→ **Consegna a**:
Riproduci senza modifiche le righe del dataset, dalla prima fino a quella che contiene "56: (613, 413)", estremi inclusi.

→ **Brano fornito**:
>>>
Bangalore, India - Stamattina Sua Santità il Dalai Lama è stato invitato da Vidyaloke, un’organizzazione il cui nome significa “luce della saggezza” e che ha lo scopo di favorire la riscoperta delle antiche tradizioni spirituali indiane tra cui il Buddhismo, a parlare con i giovani professionisti e gli studenti. Entrato nella sala conferenze, ha ricevuto la tradizionale accoglienza indiana con fiori, incenso, musica e così via. Ha poi partecipato all'accensione di della lampada votiva per inaugurare l’incontro. Veer Singh ha rivolto un saluto e un ringraziamento ai sostenitori di Vidyaloke.
"Fratelli e sorelle, voglio innanzitutto chiarire che uso sempre queste parole per testimoniare che tutti i 7 miliardi di esseri umani che vivono oggi su questo pianeta fanno parte della stessa famiglia. Se vogliamo creare un mondo più pacifico, abitato da individui pacifici, abbiamo bisogno di dedicare maggiore attenzione agli altri, essere altruisti. Questo ci dà forza interiore, fiducia in noi stessi. Quando non ci curiamo del prossimo e ci sentiamo al centro dell'universo, siamo costantemente perseguitati dal sospetto. Non importa quanto siete istruiti o ricchi, se non avete pace nella vostra mente, non sarete mai felici”.
"Sono un praticante del Buddhadharma, un seguace della Tradizione del Nalanda, e la nostra pratica principale è quella di concentrarci sul benessere di tutti gli esseri senzienti, la bodhicitta. Preghiamo per il bene di tutti gli esseri senzienti, ma non c'è molto che possiamo fare per gli esseri delle altre galassie. Anche su questo pianeta ci sono infiniti insetti, uccelli e animali, ma c'è poco che possiamo insegnare loro. Di fatto, gli unici esseri che possiamo aiutare sono gli esseri umani, perché disponiamo del linguaggio e possiamo comunicare e condividere le nostre esperienze”.
<<<
→ **Consegna b**:
Aggiorna il brano sull'incontro di Bangalore da "Bangalore, India - Stamattina" a "sostenitori di Vidyaloke.", mettendo "aula magna" al posto di "sala conferenze".

Estratti da un dataset
>>>
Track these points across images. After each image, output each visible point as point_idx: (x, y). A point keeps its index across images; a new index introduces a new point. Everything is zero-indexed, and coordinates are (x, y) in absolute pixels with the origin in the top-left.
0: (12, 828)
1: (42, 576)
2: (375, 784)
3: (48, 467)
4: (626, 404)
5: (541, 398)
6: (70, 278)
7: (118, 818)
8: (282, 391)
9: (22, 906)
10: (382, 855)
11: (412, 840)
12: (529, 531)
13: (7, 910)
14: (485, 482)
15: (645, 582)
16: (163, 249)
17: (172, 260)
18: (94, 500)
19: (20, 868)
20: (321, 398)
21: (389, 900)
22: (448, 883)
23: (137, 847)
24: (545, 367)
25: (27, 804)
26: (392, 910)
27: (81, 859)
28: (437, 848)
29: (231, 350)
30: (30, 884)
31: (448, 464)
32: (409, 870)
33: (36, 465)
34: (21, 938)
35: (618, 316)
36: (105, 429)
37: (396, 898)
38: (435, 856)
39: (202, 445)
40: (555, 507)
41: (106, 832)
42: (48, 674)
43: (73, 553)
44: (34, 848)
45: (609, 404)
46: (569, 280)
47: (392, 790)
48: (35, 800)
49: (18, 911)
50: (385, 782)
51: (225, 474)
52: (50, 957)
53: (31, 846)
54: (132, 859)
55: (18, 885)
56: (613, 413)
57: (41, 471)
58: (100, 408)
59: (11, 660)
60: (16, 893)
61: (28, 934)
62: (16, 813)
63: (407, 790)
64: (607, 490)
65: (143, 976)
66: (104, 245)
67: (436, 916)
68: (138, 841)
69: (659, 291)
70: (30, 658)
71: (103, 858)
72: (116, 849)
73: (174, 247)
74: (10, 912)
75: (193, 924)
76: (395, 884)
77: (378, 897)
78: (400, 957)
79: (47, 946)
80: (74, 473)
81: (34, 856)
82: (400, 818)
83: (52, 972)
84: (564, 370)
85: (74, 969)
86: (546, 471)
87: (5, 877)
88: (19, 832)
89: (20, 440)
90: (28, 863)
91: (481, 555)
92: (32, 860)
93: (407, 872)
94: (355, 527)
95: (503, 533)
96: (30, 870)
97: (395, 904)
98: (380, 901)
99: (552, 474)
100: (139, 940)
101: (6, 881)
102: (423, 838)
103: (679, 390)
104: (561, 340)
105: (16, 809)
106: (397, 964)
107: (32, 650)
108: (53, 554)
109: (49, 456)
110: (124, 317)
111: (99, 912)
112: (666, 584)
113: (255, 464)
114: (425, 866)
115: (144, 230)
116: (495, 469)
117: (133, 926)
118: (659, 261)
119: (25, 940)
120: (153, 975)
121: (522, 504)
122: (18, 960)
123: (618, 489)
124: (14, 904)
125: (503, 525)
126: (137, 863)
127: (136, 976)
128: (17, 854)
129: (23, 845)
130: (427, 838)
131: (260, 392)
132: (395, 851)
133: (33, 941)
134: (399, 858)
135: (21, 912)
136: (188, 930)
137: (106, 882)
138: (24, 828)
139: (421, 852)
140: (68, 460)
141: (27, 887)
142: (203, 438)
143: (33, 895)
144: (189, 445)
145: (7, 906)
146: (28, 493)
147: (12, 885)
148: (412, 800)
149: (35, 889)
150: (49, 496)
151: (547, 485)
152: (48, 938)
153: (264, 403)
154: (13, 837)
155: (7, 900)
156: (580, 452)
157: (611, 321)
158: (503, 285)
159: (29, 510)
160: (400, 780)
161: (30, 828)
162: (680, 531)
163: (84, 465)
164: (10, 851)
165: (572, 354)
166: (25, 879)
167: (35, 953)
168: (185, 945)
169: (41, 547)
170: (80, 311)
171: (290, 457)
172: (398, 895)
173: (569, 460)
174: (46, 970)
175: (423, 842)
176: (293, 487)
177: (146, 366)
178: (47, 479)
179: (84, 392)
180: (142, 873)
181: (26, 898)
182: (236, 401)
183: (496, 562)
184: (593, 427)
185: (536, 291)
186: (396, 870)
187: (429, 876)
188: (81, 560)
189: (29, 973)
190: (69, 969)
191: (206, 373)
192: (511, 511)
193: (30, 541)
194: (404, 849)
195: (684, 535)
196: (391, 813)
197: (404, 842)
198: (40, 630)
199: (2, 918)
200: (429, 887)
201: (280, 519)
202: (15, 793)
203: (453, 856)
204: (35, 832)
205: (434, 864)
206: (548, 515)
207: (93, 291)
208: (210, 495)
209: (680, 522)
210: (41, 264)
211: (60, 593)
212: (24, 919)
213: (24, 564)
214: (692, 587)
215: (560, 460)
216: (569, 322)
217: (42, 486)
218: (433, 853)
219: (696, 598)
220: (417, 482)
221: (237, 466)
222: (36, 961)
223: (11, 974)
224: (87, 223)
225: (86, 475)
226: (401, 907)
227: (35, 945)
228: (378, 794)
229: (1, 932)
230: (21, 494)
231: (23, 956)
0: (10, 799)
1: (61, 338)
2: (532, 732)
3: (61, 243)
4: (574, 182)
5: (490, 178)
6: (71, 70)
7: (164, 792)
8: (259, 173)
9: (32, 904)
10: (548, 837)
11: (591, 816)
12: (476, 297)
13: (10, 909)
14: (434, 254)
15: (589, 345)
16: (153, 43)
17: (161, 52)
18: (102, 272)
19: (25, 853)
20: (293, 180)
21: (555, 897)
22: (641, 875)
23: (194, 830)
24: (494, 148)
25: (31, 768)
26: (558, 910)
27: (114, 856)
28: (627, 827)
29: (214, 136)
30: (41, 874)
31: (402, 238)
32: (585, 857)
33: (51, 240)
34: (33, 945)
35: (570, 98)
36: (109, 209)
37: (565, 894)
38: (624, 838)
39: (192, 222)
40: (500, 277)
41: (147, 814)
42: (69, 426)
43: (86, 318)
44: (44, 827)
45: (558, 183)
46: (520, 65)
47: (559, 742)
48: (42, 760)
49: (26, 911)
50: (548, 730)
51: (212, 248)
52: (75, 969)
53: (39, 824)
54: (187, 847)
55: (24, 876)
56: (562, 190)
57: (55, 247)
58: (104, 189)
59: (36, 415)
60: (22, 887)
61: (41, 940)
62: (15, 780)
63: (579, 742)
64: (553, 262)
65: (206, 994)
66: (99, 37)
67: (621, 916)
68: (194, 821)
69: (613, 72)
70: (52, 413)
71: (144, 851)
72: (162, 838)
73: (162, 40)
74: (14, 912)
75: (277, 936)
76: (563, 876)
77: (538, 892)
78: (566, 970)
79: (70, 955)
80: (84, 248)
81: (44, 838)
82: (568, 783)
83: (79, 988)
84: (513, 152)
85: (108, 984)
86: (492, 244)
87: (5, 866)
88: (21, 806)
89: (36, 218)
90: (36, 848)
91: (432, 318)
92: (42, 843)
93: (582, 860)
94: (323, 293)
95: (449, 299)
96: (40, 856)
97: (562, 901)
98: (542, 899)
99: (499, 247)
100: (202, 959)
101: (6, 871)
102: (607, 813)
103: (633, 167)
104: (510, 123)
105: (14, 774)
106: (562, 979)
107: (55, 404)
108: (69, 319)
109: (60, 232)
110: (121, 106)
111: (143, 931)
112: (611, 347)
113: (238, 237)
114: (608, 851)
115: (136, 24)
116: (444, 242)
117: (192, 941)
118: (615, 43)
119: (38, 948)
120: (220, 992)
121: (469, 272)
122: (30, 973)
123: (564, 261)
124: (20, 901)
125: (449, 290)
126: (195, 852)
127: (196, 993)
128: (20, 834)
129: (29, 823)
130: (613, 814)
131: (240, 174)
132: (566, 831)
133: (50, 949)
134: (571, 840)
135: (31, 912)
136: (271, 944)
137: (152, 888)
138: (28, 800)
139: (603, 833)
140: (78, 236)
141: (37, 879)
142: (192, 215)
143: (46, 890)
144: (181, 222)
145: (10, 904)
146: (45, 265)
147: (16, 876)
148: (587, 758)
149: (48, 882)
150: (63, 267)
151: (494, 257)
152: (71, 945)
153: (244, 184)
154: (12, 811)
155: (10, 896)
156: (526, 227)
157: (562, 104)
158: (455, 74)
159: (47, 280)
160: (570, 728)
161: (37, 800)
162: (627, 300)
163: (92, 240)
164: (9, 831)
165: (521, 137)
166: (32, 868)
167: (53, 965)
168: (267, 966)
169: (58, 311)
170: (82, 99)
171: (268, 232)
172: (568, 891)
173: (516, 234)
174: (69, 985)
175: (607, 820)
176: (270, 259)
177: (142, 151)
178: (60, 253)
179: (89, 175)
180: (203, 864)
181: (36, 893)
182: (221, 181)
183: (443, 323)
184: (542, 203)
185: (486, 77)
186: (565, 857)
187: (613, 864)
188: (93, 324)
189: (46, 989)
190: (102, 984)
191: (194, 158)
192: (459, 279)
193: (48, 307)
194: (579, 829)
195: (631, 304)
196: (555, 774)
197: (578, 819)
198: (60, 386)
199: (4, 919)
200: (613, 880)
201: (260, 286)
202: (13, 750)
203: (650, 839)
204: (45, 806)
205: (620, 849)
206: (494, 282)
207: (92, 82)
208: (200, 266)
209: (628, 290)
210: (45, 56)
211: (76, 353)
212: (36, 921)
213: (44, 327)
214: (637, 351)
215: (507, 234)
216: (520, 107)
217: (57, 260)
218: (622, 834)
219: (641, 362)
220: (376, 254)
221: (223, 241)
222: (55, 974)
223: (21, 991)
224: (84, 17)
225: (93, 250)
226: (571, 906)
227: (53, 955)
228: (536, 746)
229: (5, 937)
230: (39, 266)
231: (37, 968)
<<<
→ **Risposta finale a**:
Track these points across images. After each image, output each visible point as point_idx: (x, y). A point keeps its index across images; a new index introduces a new point. Everything is zero-indexed, and coordinates are (x, y) in absolute pixels with the origin in the top-left.
0: (12, 828)
1: (42, 576)
2: (375, 784)
3: (48, 467)
4: (626, 404)
5: (541, 398)
6: (70, 278)
7: (118, 818)
8: (282, 391)
9: (22, 906)
10: (382, 855)
11: (412, 840)
12: (529, 531)
13: (7, 910)
14: (485, 482)
15: (645, 582)
16: (163, 249)
17: (172, 260)
18: (94, 500)
19: (20, 868)
20: (321, 398)
21: (389, 900)
22: (448, 883)
23: (137, 847)
24: (545, 367)
25: (27, 804)
26: (392, 910)
27: (81, 859)
28: (437, 848)
29: (231, 350)
30: (30, 884)
31: (448, 464)
32: (409, 870)
33: (36, 465)
34: (21, 938)
35: (618, 316)
36: (105, 429)
37: (396, 898)
38: (435, 856)
39: (202, 445)
40: (555, 507)
41: (106, 832)
42: (48, 674)
43: (73, 553)
44: (34, 848)
45: (609, 404)
46: (569, 280)
47: (392, 790)
48: (35, 800)
49: (18, 911)
50: (385, 782)
51: (225, 474)
52: (50, 957)
53: (31, 846)
54: (132, 859)
55: (18, 885)
56: (613, 413)

→ **Risposta finale b**:
Bangalore, India - Stamattina Sua Santità il Dalai Lama è stato invitato da Vidyaloke, un’organizzazione il cui nome significa “luce della saggezza” e che ha lo scopo di favorire la riscoperta delle antiche tradizioni spirituali indiane tra cui il Buddhismo, a parlare con i giovani professionisti e gli studenti. Entrato nella aula magna, ha ricevuto la tradizionale accoglienza indiana con fiori, incenso, musica e così via. Ha poi partecipato all'accensione di della lampada votiva per inaugurare l’incontro. Veer Singh ha rivolto un saluto e un ringraziamento ai sostenitori di Vidyaloke.